I regularly wondered whether I was doing the right thing for me, and for the future baby:

  • Is spending so much time and energy worrying and actively seeking a job, while managing my current workload, the right thing to do for the baby-to-be inside me, when I am already experiencing tiredness and constant nausea ?
  • Can the baby-to-be feel how desperate I am? Is the anxiousness I am going through putting me at risk of miscarriage ?
  • I need to rest a bit. Should I rest?

I got worried about my career, my future:

  • Will I have enough peace of mind and rest to properly give birth and care for a new human being, if I have no right to maternity leave nor right of return to my job, after a few months?
  • Will I have to stay at home if we don’t get a space in crèche for the baby-to-be? Will getting married and financially dependent mark the end of my independence as a working woman?
  • In this big unknown, when will I have the time and mental space to look for, yet project myself, in a new job? How long will I remain unemployed for, with what impact on my career?

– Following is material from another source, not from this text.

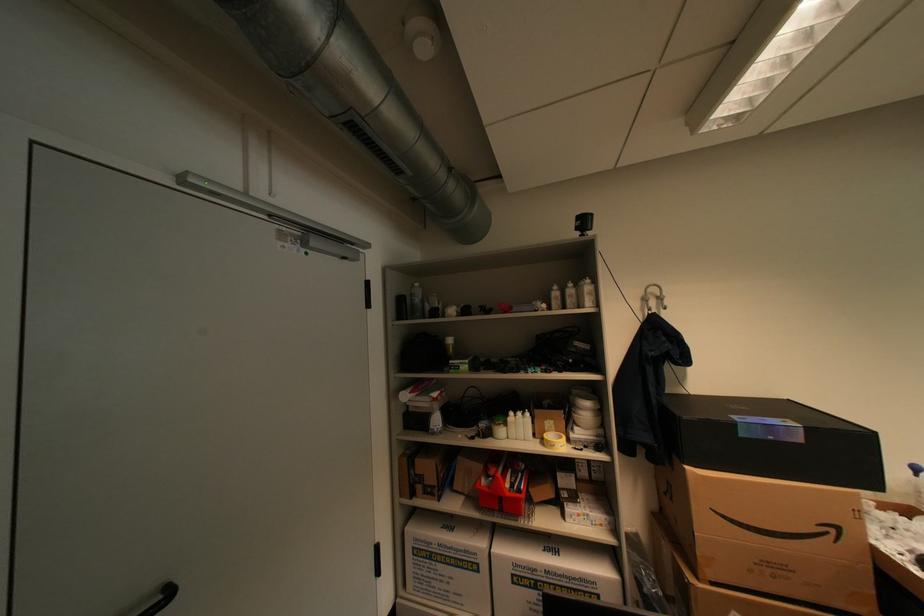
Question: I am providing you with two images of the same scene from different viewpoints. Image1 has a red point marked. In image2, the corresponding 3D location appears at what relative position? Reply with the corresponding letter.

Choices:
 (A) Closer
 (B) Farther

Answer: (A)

And the list goes on. I found out that no one had straightforward answers to these questions. In fact, I had many contradicting answers : Disclosing your pregnancy status is the right thing to do VS Disclosing your pregnancy is the last thing you should do. Taking care of yourself should be your top priority VS Searching for a job should be your top priority.

I tried to look for jobs opportunities, applied to jobs in and outside the ILO. And my contract expired.

Now the biggest question is: Should we, as pregnant women, continue to go through this ?

Version française: ici

Spanish version: here

4 thoughts on “Should we, as pregnant women, go through this ?”
  1. I applaud your braveness in continuing the pregnancy. Exactly for the questions you raised that I ‘ve decided to not create a family as long as I’ll work for this Organization. And yes, it’s quite depressing that my job robs me of the dream of being a mother.